This is something I noticed on my own lab after applying the most recent disk format (version 13) to my vSAN 7.0U1 environment. I already described the new Capacity Management features in vSAN 7.0U1 in a previous post. One of these features in the new capacity reserve which dramatically lowers the slack space requirements, and which are now controlled by two new parameters, Operations Reserve and Host Rebuild Reserve. Slack space is the term we used for the amount of space that needed to be set aside for operations such as the reconfiguration of objects after a policy change, and rebuilding of objects after a failure.
However, in order to be able to implement the new, lower guidance on slack space, a reconfigure of any large objects that exist on the system must first be undertaken. These are typically objects that are comprised of aggregated components when their required size (e.g. 1TB) is greater than the maximum supported size of a single component (i.e. greater than 255GB). Below is an example of the type of warning that is displayed in the health checks when such an object is discovered on the vSAN datastore after upgrading to disk format v13.
As you can see, there are 3 objects that require a reconfiguration. I’ve included the Info health check field to provide more context.
So why is this new object format necessary? Consider that we have a very large RAID-1 object, e.g. a 1TB VMDK. Since this exceeds the maximum size of a component (255GB), vSAN will need to aggregate perhaps 4 to 5 components to meet the required size of this object.
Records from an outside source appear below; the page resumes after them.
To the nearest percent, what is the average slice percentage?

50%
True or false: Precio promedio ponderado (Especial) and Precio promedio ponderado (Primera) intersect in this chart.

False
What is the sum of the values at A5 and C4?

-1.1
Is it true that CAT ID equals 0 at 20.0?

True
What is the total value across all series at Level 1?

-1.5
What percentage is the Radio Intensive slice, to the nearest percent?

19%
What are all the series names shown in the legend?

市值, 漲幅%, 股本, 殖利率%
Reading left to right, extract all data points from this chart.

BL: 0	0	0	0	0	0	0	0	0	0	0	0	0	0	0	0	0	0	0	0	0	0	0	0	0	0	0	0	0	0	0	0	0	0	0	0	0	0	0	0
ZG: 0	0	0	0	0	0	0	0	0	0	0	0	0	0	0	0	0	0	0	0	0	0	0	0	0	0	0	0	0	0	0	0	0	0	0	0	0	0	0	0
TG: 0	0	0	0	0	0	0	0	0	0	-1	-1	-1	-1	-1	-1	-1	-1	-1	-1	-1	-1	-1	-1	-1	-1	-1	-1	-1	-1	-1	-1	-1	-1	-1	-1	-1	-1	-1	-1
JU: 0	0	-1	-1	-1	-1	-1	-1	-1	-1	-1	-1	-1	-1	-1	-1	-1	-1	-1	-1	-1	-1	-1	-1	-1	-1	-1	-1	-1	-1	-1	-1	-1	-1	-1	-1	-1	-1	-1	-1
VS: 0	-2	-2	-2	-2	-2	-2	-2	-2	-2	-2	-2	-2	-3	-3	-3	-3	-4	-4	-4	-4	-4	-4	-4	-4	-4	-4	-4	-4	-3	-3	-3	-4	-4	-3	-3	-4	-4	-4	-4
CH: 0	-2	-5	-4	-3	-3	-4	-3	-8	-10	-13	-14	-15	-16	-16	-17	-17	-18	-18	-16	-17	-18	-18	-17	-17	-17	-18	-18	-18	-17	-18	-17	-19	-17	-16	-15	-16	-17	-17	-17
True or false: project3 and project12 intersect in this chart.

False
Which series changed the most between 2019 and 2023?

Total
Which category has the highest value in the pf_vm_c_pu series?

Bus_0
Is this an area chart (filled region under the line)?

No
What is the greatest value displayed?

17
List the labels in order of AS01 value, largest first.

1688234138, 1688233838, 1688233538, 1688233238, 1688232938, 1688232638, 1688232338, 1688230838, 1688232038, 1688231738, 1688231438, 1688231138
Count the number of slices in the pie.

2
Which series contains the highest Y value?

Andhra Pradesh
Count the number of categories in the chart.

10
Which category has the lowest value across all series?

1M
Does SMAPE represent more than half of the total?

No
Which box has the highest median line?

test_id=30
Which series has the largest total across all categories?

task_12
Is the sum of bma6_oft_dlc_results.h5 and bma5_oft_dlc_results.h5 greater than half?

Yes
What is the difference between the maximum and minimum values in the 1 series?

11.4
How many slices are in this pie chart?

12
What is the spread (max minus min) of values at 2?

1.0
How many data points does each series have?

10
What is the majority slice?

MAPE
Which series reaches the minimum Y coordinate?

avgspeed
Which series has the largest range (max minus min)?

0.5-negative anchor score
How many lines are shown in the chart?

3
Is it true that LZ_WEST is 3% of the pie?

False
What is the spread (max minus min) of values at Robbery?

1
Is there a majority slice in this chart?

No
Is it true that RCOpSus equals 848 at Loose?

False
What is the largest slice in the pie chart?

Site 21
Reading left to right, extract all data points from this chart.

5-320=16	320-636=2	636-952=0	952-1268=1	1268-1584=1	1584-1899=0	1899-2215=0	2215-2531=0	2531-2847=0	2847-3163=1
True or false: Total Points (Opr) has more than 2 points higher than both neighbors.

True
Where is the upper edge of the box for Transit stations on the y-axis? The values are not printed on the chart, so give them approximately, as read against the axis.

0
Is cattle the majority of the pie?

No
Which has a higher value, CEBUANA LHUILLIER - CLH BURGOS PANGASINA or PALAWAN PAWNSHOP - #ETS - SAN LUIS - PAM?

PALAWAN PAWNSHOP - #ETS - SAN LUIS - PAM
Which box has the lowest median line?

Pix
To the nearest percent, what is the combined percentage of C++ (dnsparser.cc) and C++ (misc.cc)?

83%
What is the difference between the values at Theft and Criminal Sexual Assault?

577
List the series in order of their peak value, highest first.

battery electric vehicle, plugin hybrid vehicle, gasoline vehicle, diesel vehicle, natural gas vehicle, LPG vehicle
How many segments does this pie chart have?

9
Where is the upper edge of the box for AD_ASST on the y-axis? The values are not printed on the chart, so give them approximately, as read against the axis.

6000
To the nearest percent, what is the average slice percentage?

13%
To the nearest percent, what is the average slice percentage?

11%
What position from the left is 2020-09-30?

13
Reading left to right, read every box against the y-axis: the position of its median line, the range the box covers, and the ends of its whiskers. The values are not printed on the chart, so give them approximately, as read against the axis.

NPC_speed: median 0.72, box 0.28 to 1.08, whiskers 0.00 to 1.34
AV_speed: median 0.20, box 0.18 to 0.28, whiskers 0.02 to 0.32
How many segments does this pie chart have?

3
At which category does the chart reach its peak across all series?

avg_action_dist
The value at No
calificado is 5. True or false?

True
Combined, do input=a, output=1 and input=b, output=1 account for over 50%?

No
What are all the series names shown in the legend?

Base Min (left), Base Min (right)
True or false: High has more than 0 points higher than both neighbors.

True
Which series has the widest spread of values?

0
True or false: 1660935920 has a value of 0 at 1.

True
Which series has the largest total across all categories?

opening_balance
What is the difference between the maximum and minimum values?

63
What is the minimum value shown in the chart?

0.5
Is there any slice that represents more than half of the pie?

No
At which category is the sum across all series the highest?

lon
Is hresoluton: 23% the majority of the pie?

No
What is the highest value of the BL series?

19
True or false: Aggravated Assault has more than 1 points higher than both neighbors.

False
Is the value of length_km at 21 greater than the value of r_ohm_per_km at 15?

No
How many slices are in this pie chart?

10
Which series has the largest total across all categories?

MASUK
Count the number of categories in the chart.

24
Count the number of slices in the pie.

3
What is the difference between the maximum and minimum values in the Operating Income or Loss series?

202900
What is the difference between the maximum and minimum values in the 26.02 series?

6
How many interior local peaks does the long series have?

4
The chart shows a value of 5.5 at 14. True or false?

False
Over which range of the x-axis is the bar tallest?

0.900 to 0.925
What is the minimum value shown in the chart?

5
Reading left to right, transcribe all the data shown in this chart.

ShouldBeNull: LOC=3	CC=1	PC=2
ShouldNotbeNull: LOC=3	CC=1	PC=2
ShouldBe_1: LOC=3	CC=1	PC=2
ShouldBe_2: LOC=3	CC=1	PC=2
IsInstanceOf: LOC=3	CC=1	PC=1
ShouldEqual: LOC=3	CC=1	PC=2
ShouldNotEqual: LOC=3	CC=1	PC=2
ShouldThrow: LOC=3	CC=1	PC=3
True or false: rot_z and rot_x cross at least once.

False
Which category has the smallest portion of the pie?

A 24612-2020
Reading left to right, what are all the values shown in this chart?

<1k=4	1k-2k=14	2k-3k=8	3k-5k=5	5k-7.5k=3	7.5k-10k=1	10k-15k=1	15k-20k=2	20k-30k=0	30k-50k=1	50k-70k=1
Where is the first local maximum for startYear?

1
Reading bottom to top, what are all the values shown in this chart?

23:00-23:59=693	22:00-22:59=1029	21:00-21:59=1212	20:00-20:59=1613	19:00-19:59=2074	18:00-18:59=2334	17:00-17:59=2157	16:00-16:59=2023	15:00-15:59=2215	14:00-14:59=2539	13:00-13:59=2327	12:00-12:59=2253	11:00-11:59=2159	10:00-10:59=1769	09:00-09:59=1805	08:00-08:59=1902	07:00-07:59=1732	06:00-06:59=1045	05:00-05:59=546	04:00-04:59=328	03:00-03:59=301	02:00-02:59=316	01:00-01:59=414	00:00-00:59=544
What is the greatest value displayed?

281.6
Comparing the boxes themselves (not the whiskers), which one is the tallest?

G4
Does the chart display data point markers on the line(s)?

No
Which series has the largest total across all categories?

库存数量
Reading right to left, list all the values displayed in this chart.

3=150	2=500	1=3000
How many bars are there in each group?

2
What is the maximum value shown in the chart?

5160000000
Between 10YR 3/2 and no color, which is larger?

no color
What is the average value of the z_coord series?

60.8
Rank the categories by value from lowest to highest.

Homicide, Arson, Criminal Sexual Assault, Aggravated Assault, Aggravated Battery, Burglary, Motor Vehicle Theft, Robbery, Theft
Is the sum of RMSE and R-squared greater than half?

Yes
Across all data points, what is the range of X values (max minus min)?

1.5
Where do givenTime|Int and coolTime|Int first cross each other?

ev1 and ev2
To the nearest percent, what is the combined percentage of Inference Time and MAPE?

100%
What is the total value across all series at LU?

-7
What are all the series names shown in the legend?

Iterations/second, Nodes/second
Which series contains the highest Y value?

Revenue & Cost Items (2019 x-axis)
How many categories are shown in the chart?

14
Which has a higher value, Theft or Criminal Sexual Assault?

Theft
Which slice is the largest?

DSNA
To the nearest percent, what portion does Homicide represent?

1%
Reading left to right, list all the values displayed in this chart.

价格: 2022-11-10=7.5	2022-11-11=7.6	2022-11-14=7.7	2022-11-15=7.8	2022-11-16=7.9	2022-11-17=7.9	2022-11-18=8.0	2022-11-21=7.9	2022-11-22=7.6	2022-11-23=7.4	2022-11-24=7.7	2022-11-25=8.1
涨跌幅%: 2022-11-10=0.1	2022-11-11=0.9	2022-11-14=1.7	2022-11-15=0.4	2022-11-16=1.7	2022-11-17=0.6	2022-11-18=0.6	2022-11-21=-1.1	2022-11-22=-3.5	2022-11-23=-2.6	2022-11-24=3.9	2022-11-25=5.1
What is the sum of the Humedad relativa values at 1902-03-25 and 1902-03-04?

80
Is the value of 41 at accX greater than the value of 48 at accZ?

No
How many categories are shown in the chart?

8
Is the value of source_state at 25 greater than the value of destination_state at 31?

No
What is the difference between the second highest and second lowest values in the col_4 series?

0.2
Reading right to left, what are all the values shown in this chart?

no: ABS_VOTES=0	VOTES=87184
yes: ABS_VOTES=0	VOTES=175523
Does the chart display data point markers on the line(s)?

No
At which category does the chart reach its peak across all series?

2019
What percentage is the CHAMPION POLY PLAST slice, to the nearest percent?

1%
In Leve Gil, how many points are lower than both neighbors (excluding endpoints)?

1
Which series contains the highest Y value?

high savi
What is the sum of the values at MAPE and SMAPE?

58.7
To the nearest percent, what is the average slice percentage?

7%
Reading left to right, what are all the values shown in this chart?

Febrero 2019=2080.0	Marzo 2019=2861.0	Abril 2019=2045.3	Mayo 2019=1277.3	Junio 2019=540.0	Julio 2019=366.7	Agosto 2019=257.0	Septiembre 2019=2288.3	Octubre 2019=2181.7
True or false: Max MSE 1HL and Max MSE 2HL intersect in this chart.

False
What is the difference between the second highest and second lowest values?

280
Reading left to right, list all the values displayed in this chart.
Now consider that a customer wishes to change the Storage Policy associated with this object from a RAID-1 to a RAID-5 or RAID-6. This operation may be done “on the fly” without impact to the workload, but the whole of the object would need to be worked on simultaneously. Thus, this could require up to 1TB of slack space to be available, worst case scenario. For this reason, we introduced a new object format which would allow the individual components to be worked on independently of the object as a whole. The result is a lot less slack space is required to complete the operation.
In my example, vSAN is providing the storage infrastructure to VMware Cloud Foundation (VCF). The large objects are VMDKs that are being consumed by the SDDC Manager in VCF. Simply click the “Change Object Format” to initiate the conversion. The format change will be visible in the Resyncing Objects view, as shown below:
After the reconfiguration, we can now examine the new layout of one of the objects, in this case Hard Disk 2. We can see that the VMDK in question has been converted to a new layout. Now rather than a single RAID-1 with multiple, aggregated components, we can see it now has a concatenation of 2 RAID-1 mirrors, each with two components. In the case of some future policy changes or rebuild activity, vSAN rebuild algorithms can work on the individual components in this object rather than work on the object as a whole, reducing the slack space requirements dramatically.
Once the rebuild is complete, you will now be able to use the new Capacity Reserve feature to set space reservations for both operations (such as policy changes) as well as host rebuilds (in case of a complete host failure). I’ve added the various UI views here for completeness. Note that the administrator is automatically presented with guidelines related to how much capacity would be needed for operations reserve and host rebuild reserve. The begin to change colour/shade as the option is selected.
The final item to highlight is that the operations reserve and the host rebuild reserve also appear in the Capacity Overview view:
I hope this provides an appreciation as to why it is important to reconfigure any large objects after updating the disk format to v13. It will allow you to take advantage of the new, lower slack space requirements.